Maybe Craig should tote his own composting pot?

Anonymous said...

Decades ago, before political correctness was the order of the day, a female lab mate and I each had a wall over our respective desks covered with provocative postcards (mine was boobs-n-butts, hers was beefcake-n-banana hammocks). We had a running contest who could find the most salacious cards. Nowadays both of us would most likely get disciplined for sexual harassment in the workplace.

kjax said...

Craig is a kid after my own heart. Lettuce is some nasty stuff. (I'm not into kids, so Craig is safe. I probably couldn't handle his hair anyway.)

Packer said...

You aren't thinking this thing through, Doesn't Dr. Nerve deserve a card send to his home, signed by Bambi.As in


Missing you , Bambi.

M said...

I collect postcards, but somehow managed to miss out on the hubky Polynesian guys on my visit!

Loren Pechtel said...

Will your kids recognize what postcards are by then?? It's reaching the point that personal letters are only for the left-behinds. Some years ago my wife concluded that she could communicate more for her money with the phone than with a letter and these days it's usually Skype.
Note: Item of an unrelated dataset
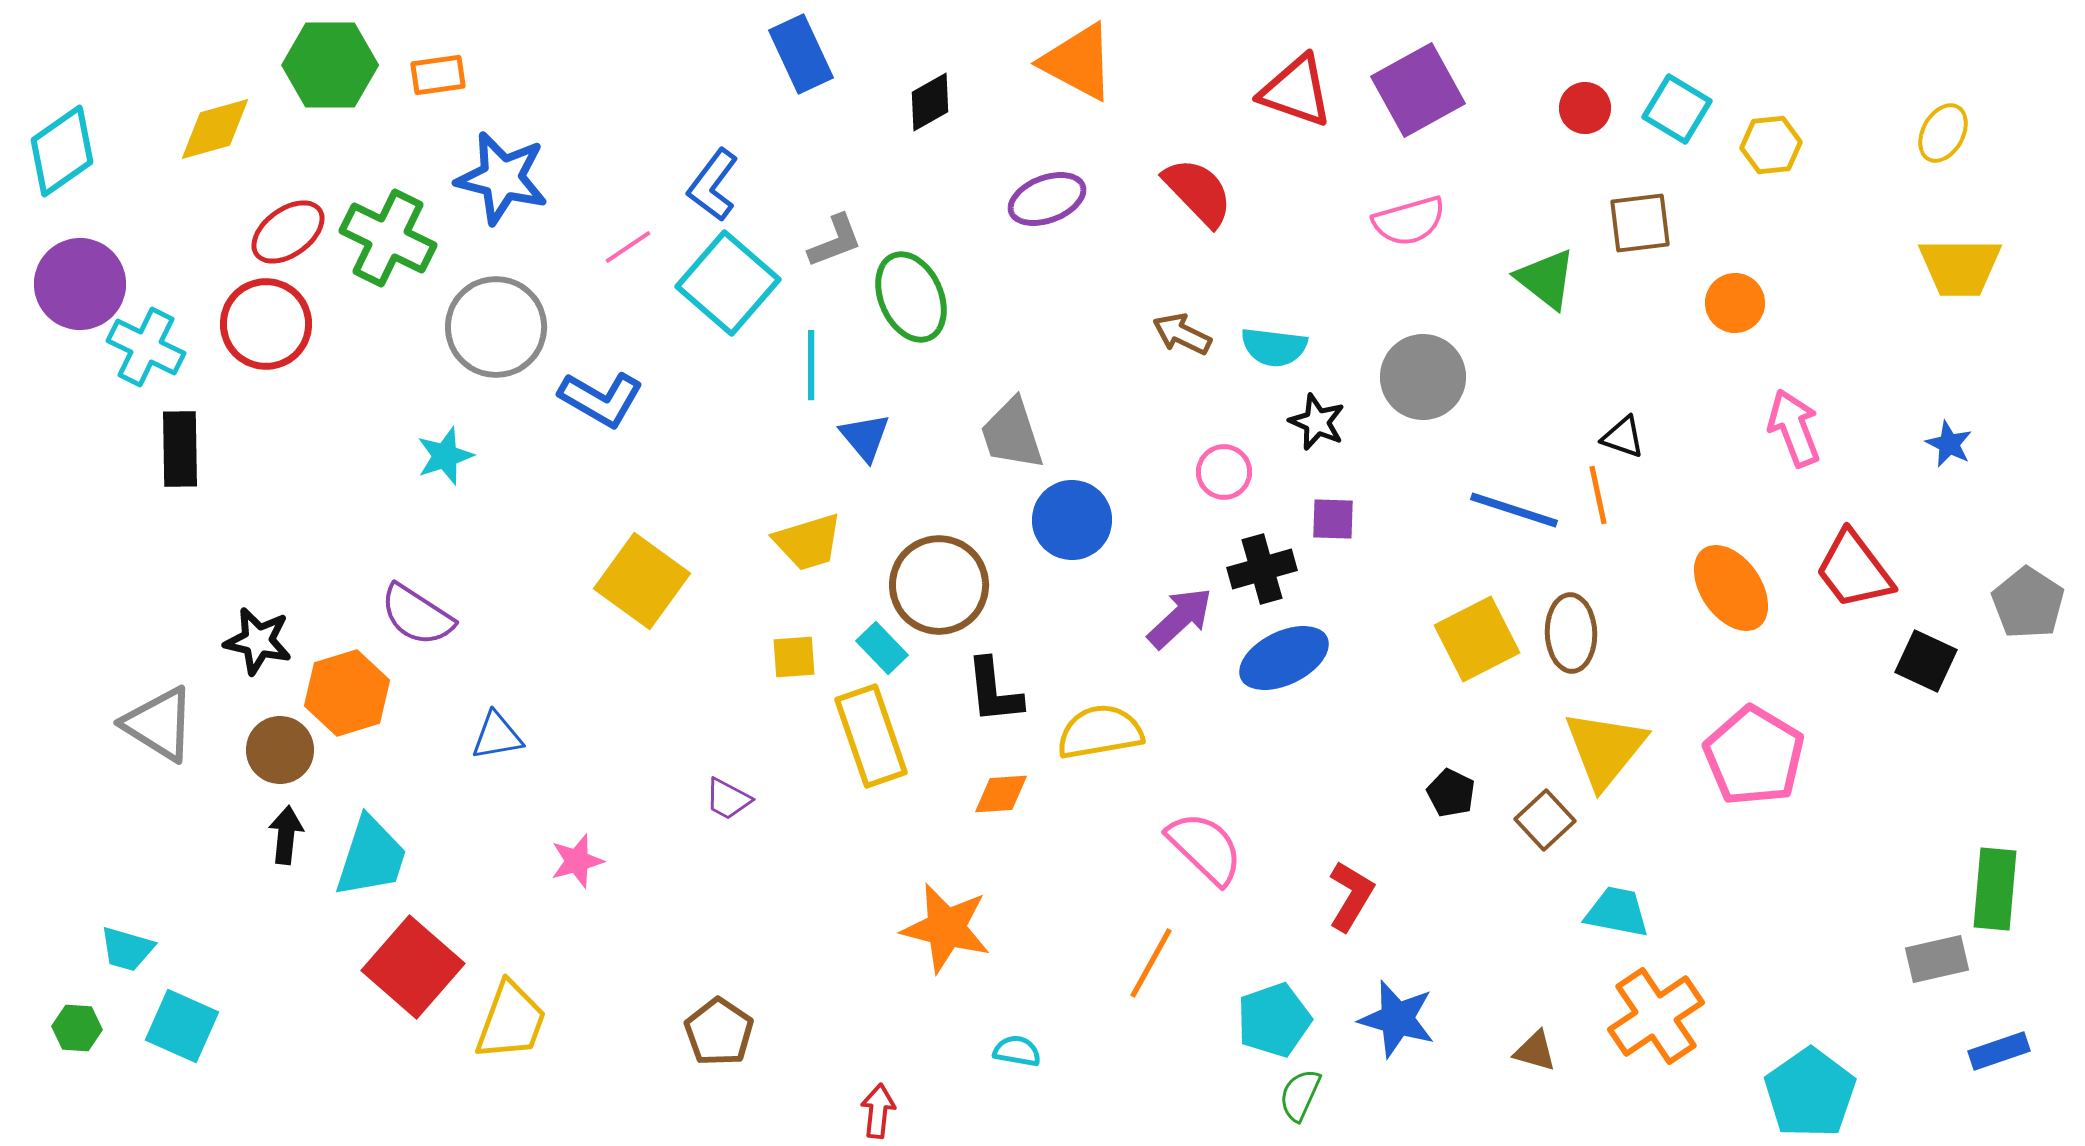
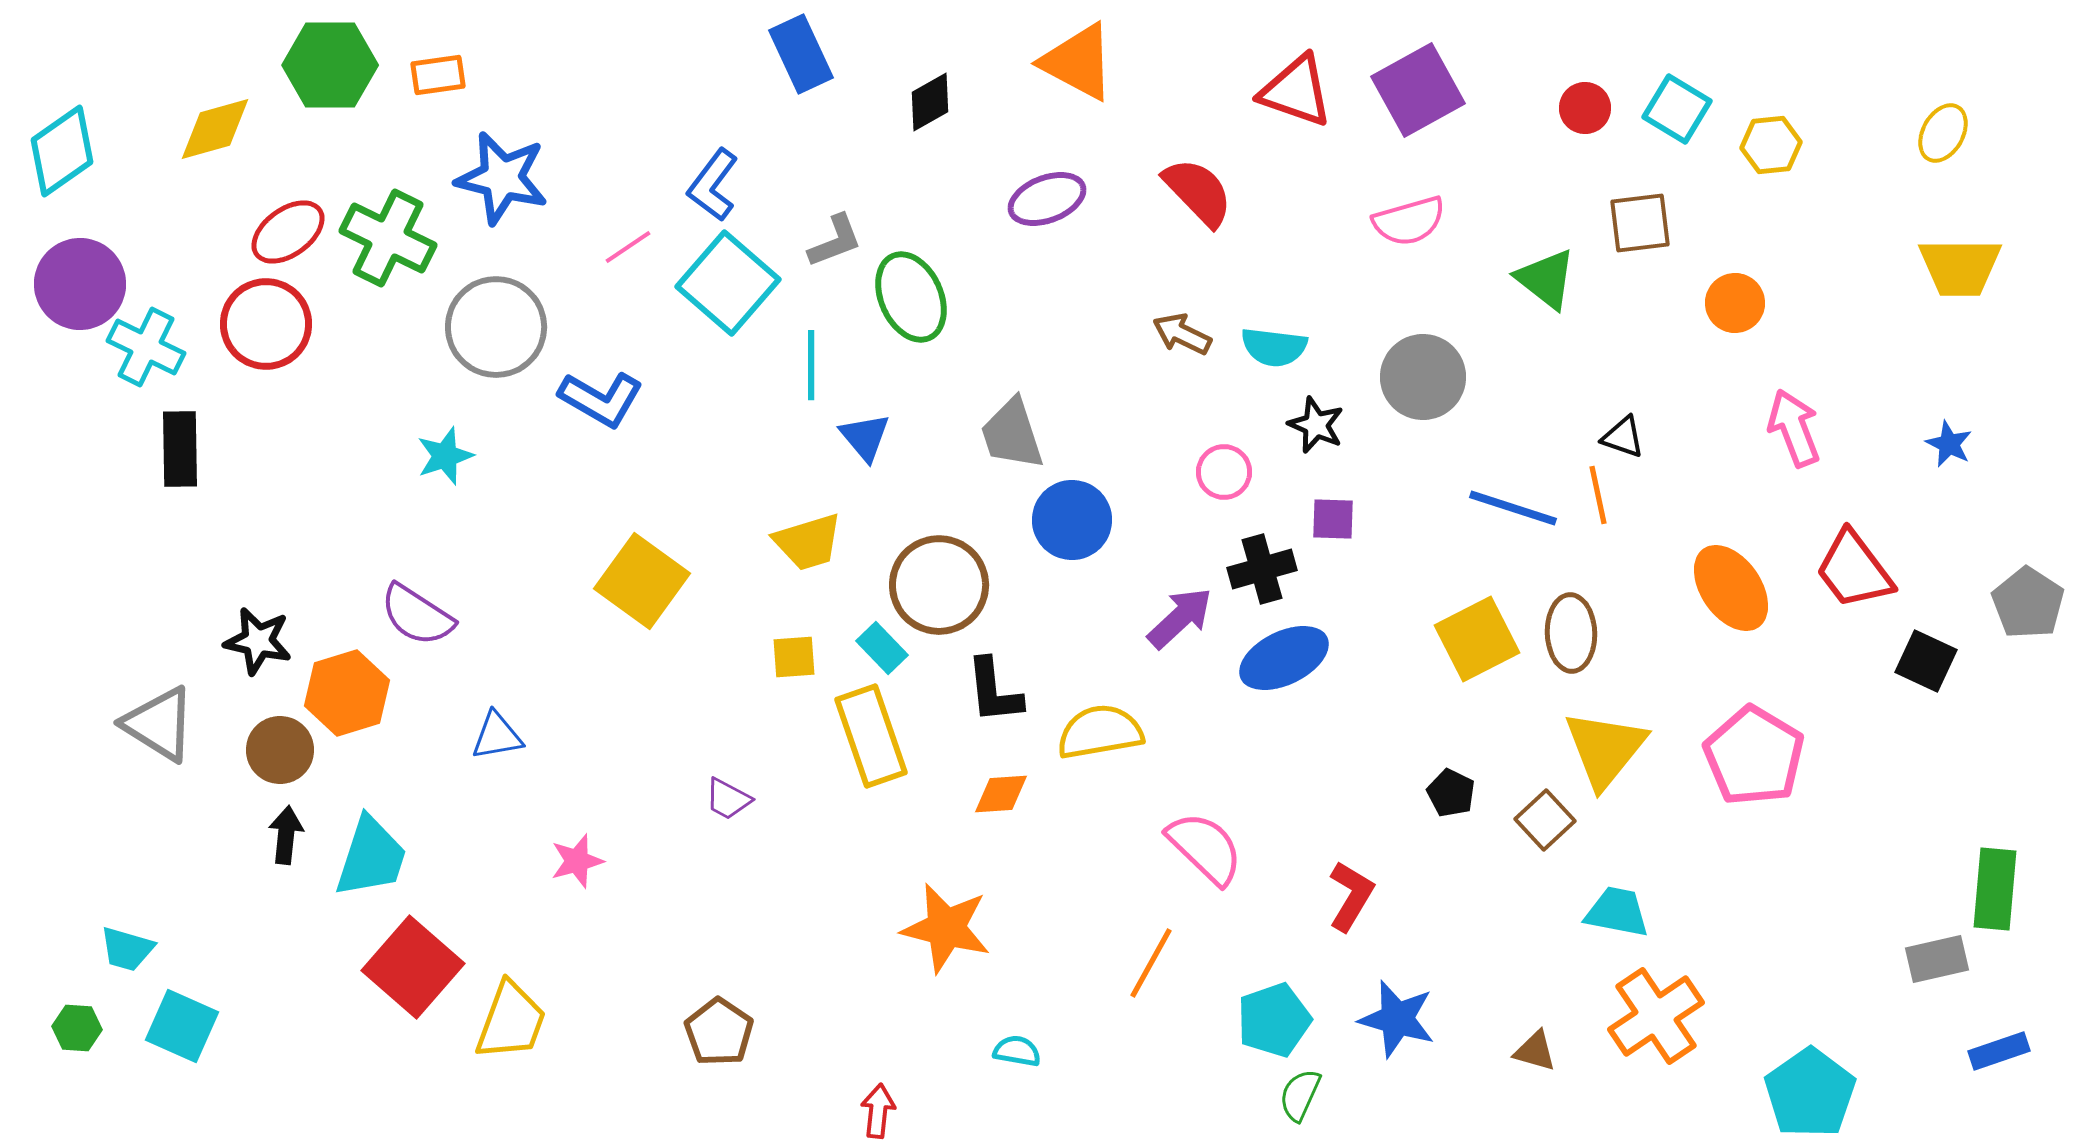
black star at (1317, 422): moved 1 px left, 3 px down
blue line at (1514, 510): moved 1 px left, 2 px up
And the topless postcards surprise me--I didn't realize it was legal to mail such things.

Hattie said...

Enjoying your Hawaiian adventures. We on the Big Island are now experiencing a new lava flow (our property is OK, thanks for asking).
Maui is beautiful; Big Island more exciting.

Heidi said...

I feel the same way about pickles as Craig feels about lettuce.

No pickles anywhere near my plate - and where there are pickles there is the only thing more invasive...pickle juice.

cliffintokyo said...

I'm with *peace* on this....
Dr G, your vacation diary is sooo much a better read than any newspaper holiday supplement!
Luv your writing, dude!
Our kids used to be allergic to lettuce too....but then they grew up!
Life is much less interesting these days. ("Interesting" as in the ancient Chinese curse - may you live in 'interesting' times!)

tbunni said...

Packer, you have an evil mind! But why stop with his doctor friends? A few well-placed cards around the town could make both the PTA and the town council meetings more exciting.

Anonymous said...

If you want to see a blue whale skeleton, the museum in Edinburgh has one, and so does the Canterbury Museum in New Zealand. Both Scotland and New Zealand are fun to visit.